I would expect for both examples to fail, unless '*' is expressly defined to numify its arguments like '==' does, and in that case I would like to know how to get the strict version of '*' that does fail so Perl can do more of my error checking for me.

The fact that the first argument is a Str should mean that the programmer expected for the argument to be a general character string (or if they actually meant it to be a number, then Perl should tell them so they can go correct their mistake where they made it a Str); just because it happens to now hold a string that would cleanly coerce to a number doesn't matter; in the general case we don't know that. Str.does(Num) is false since not every Str value has a corresponding Num value.

What would be best, I think, is if '*' was defined to be strict to require number arguments, and if people wanted the coercion, they would do it explicitly with the nicely terse '+' prefix (spelling?); eg "+$mystr * 3 == 9".

This convenient and reliable book keeping to me means that there
are points in the execution sequence where type constraints are
checked. E.g. the constraint of a container is checked in an assignment.
But this must be seen as very different to the implementation types
of objects returned by WHAT. E.g. Bool, Bit, UInt and int8 are not
WHAT types.

I agree with the last 3, but Bool definitely *should* be a distinct .WHAT type.

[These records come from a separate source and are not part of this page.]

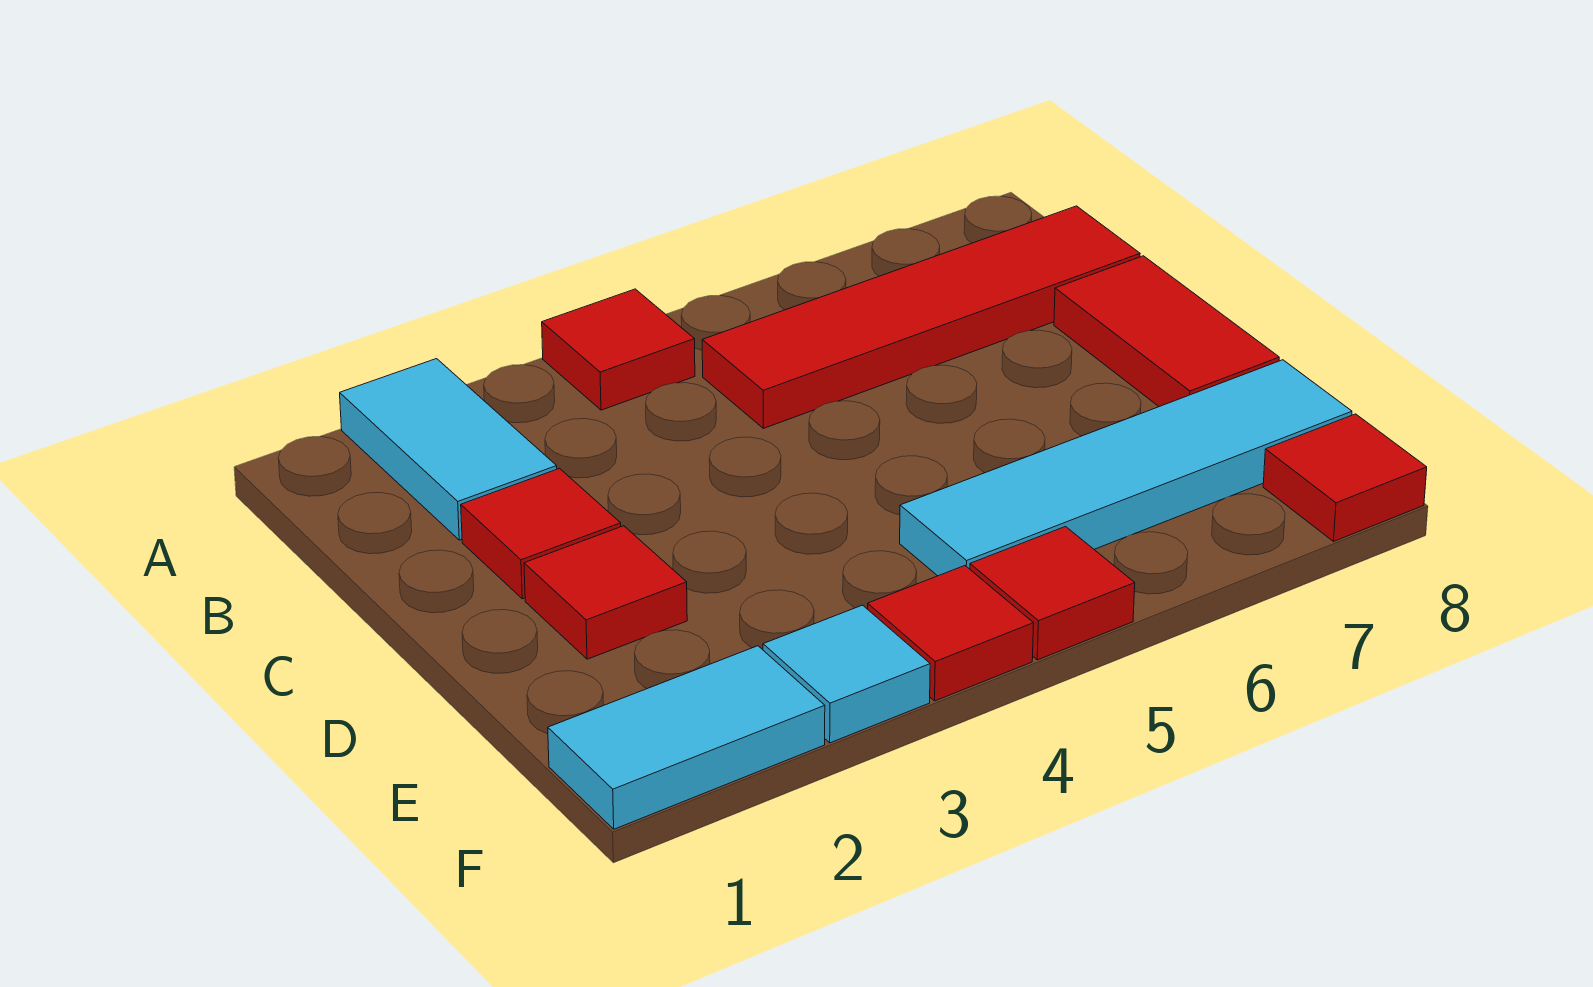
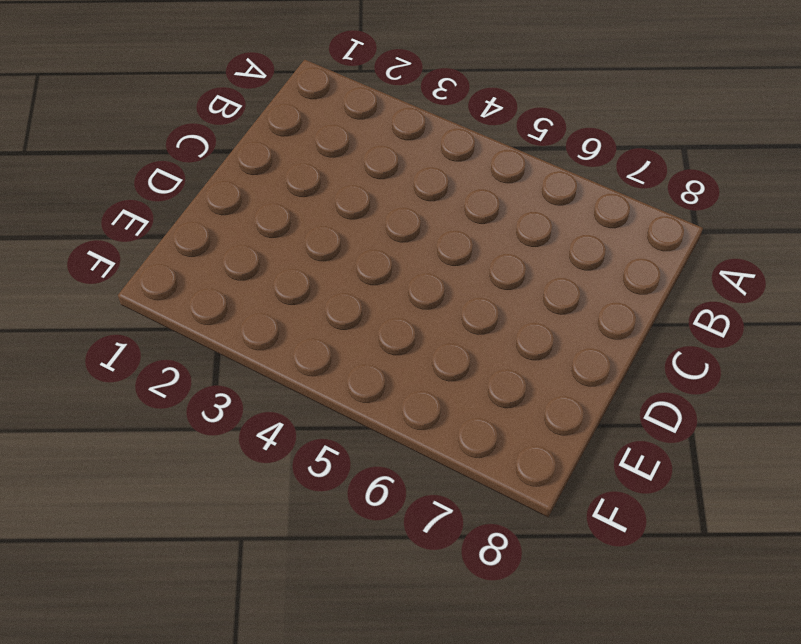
none -> cyan 1x2 tile [340,359,557,540]
none -> red 1x1 tile [542,289,695,410]
none -> red 1x4 tile [702,206,1140,428]

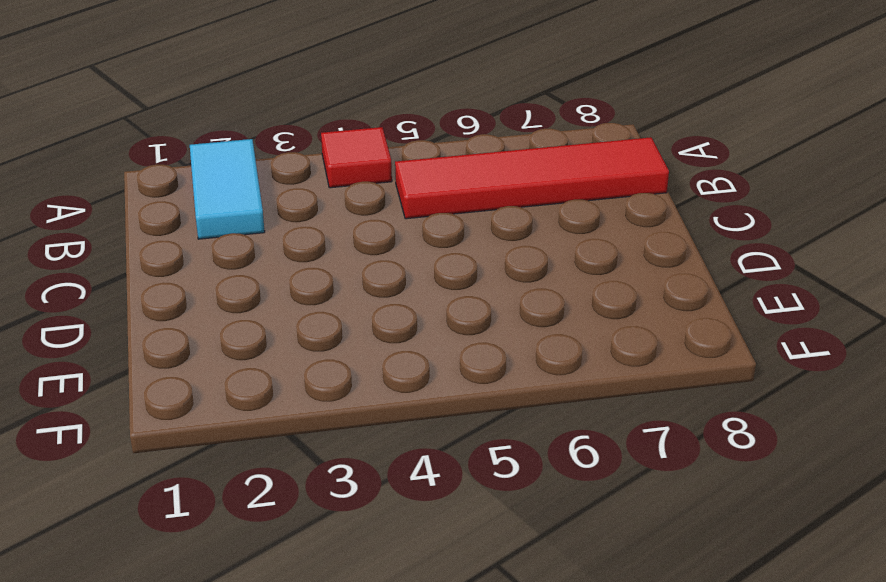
none -> red 1x1 tile [461,469,621,599]
none -> red 1x2 tile [1054,256,1279,407]
none -> red 1x1 tile [524,526,687,659]

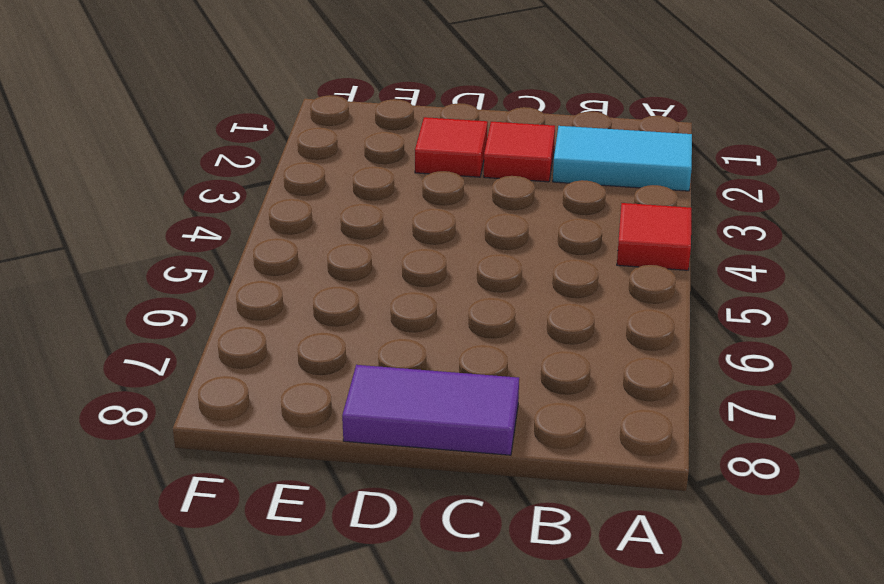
purple 1x2 tile [342,365,519,455] -> red 1x2 tile [1054,256,1279,407]
none -> red 1x4 tile [702,206,1140,428]
none -> cyan 1x4 tile [900,360,1352,576]
none -> cyan 1x2 tile [548,646,825,829]

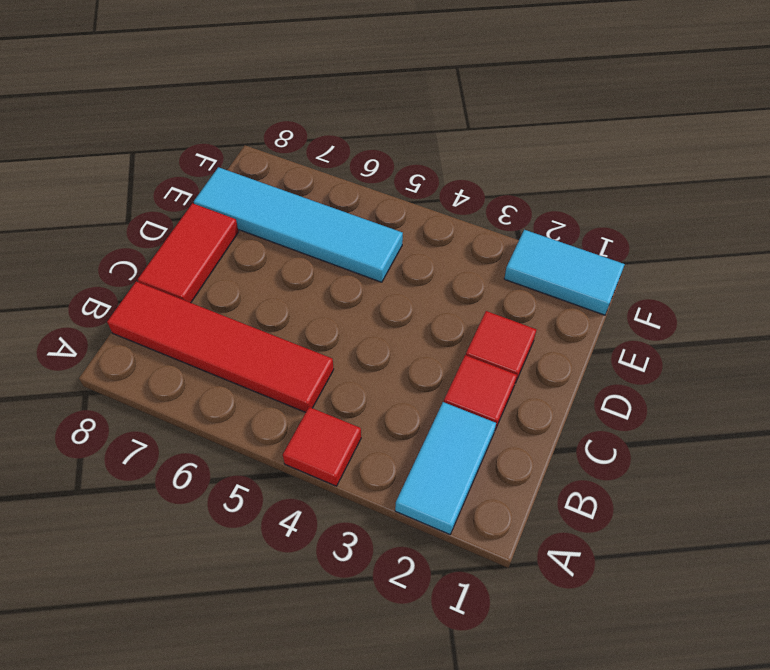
none -> cyan 1x1 tile [763,605,930,743]
none -> red 1x1 tile [868,566,1034,701]
none -> red 1x1 tile [970,527,1135,660]

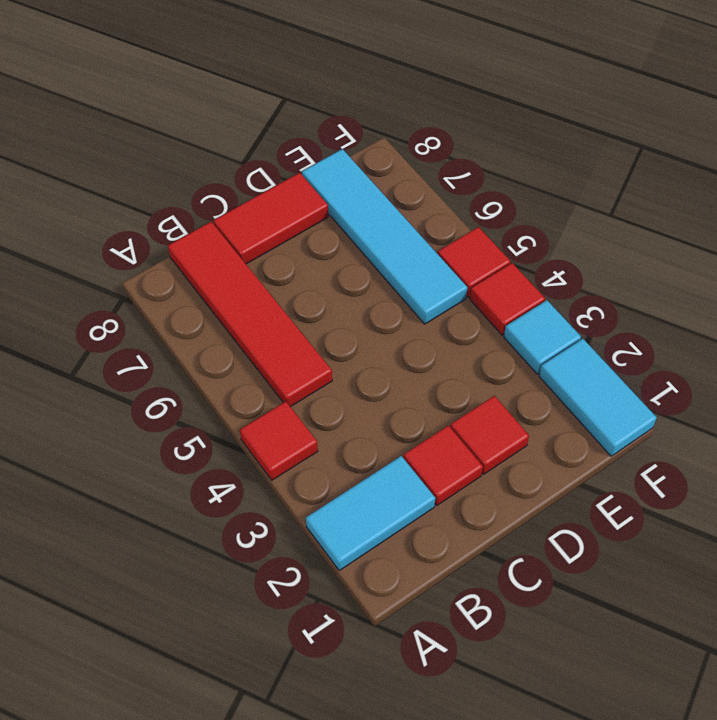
none -> red 1x1 tile [1263,414,1427,541]

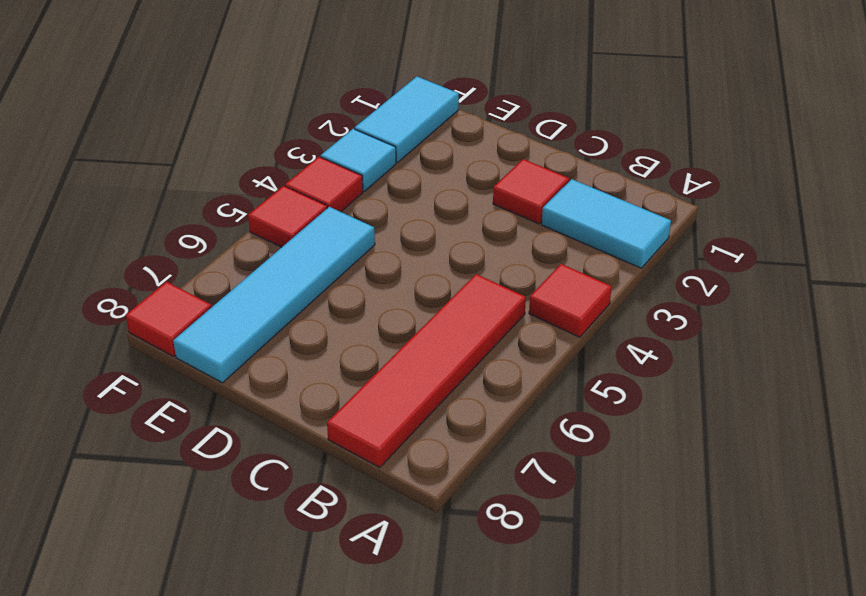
none -> red 1x2 tile [1054,256,1279,407]
none -> red 1x1 tile [524,526,687,659]

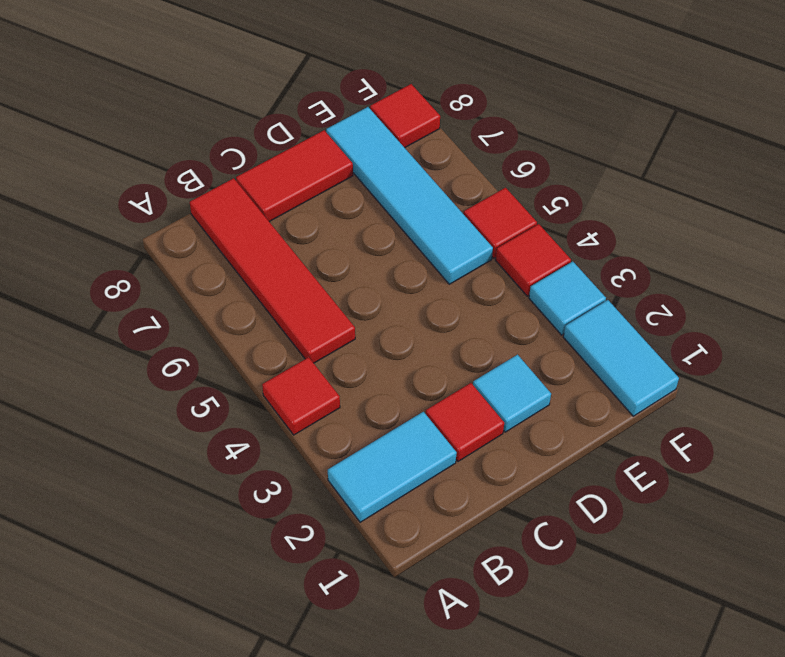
cyan 1x1 tile [473,355,551,432] -> red 1x1 tile [524,526,687,659]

One approach to enums is that their WHAT is simply Int.

As applied to all enums in general, that is a *bad* idea, for more reason than 
one.

As one point, saying all enums are Int looks very much like a design smell, taking what has commonly been the way for types defined as enums in C-land and some places, and making it front and center in the user space where it should never generally be seen.

But this
has got the drawback that there can be unwanted accidental equalities
that otherwise would indicate an error.
<snip>
Opinions?

And there as you've illustrated is one primary reason that all-enums-are-Int is a bad idea.

Before I go further, I think for helping context to conceive that every data type (which consists of a set of values) falls into exactly one of 2 disjoint categories, depending on how they are defined, which I will call "root type" and "nonroot type".

A root type is one that introduces new values into the type system, and the .WHAT of every value would name a root type; examples of root types are Perl's built-in primitive and collection types as well as all types declared using 'class' (and are defined in terms of named attributes).

A nonroot type is one that simply reuses existing values in the type system, and no value would cite one of those as its .WHAT; examples of nonroot types are those declared using 'subtype' and type unions like "Cat|Dog".

I'm not aware of any Perl 6 types that both introduce new values into the type system and reuse existing ones also, but correct me if I'm wrong.

So with that context, I've observed that there seems to be at least 2 distinct meanings that people use for what an enumerated type is. Some people would say an enum introduces new values into the type system (and so is a root type), and others would say an enum reuses existing values (and so is a nonroot type).

Looking at the "Enum" section of Synopsis 12, I'm not quite sure how that is meant to be interpreted. Reading it literally suggests that Perl 6 takes the nonroot approach with enums, saying for example that a Bool is a subtype of integer. On the other hand, it could be saying that the 'enum' syntax is just shorthand for a 'class' declaration with an attribute that is an integer and a function named for each value.

I certainly hope that Perl 6 'enum' actually behave like a root type, and when you say:

  enum Foo ...

... then each value of that has a .WHAT of Foo.